Gee, who is an MD and holds a master's degree in public health, says the $234 million dollar cut in state funding contained in HB1 and the areas that the department and the Division of Administration were prohibited from cutting would translate into $920 million in cuts to the department because of the loss of federal dollars that those state dollars are used to draw down.

The Senate Finance Committee heard from LDH in what will be its final day of reviewing the impact of the House version of HB1 with the heads of state departments and agencies. Committee chairman Eric Lafleur has scheduled a Saturday session of the committee to allow the public to weigh in on the budget.

After the brief run-through of department funding in recent years and an examination of the impact of mid-year cuts and the proposed executive budget and the impact of HB1, Lafleur told Gee and his committee that LDH constitutes half of the state budget.

"We have about a $29 billion budget and LDH is about $14 billion of it," Lafleur said. "You almost should have your own committee just to focus on our department."

Gee ran through a series of statistics to demonstrate that LDH has been bringing better healthcare outcomes to people in need while at the same time helping state finances. She focused attention on the impact of Medicaid expansion on the state.

"Medicaid expansion brought the state an additional $320 million in federal funding," Gee said. "That's allowed 91,000 people to gain access to a primary care physician and preventative care, many of them for the first time in their lives."

Gee told the committee that total Medicaid expansion enrollment stands at 428,000, bringing total Medicaid enrollment in the state to 1.6 million people.

Gee said her department is working with the private partners who are operating the former LSU Hospital System facilities to come up with a more stable funding mechanism than the system that relies on supplemental payments that come well after the care has been delivered.

Gee

She said that because of the cuts and the areas of the department's budget that were ruled off limits by the House Appropriations Committee, graduate medical education in the state is at risk. Graduate medical education is the way the state trains doctors and other professionals. Much of that work is tied into the pubic-private hospital partnerships.

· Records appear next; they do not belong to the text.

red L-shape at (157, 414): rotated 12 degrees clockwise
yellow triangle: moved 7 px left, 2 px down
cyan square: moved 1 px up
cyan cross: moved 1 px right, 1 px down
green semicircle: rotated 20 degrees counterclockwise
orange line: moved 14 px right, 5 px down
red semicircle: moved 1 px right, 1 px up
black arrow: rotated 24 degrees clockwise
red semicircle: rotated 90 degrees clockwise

Gee said the fact that Appropriations did not consult with her department about the cuts and their impact made them "arbitrary and irresponsible."

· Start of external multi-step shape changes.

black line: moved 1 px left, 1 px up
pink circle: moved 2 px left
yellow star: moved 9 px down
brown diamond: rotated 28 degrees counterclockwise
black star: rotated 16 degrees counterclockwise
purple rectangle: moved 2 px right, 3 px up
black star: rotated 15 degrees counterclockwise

"You can't cut $1 billion from our budget and not have a negative impact on the people of our state," Gee declared. "You can't cut $1 billion and not eliminate valuable programs that help people."

According to Gee, HB1 would force the elimination of Medicaid behavioral health services. "Think about what that would do for the safety of our citizens and our communities," Gee told the committee. She noted the link between behavioral health problems and the size of the state's prison population.

Gee explained that because of the nature of so much of the department's work, cutting positions as HB1 orders translates into cuts in services.

"We do direct service provision for people. We are their safety net for those people," Gee said. "When you can't fill positions, you put people at risk including patients and our workers."

Gee told the committee that because House Appropriations ignored the complexity of the state and federal funding relationship, it amplified the negative impact of the cuts contained in HB1 more drastic.

Lafleur and the Finance Committee will likely meet again over the Memorial Day weekend to meet their goal of having a revised budget ready for the full Senate by the time that body reconvenes on Tuesday afternoon.

Gee's testimony contained what has become a refrain in testimony from department heads who have paraded through Senate Finance over the past two weeks: They were not consulted by House Appropriations on the impact of final budget decisions on the operations of their respective departments.

The session must end by 6 p.m. on Thursday, June 8. The Senate could act on the budget next week, sending it back to the House to either accept or reject the changes. The House will likely reject the changes, sending the bill to a conference committee.

House Speaker Taylor Barras has tentatively planned for the House to be in session over the weekend of June 3-4, according to Albert Speer, Clerk of the House.

It's not clear how much time a conference committee on the budget would need to reach a compromise agreement or how many votes each chamber might be able to take on a compromise if one is reached and rejected by either chamber. Gov.John Bel Edwards has vowed to veto any budget that emerges from the session that resembles the HB1 that originally emerged from the House.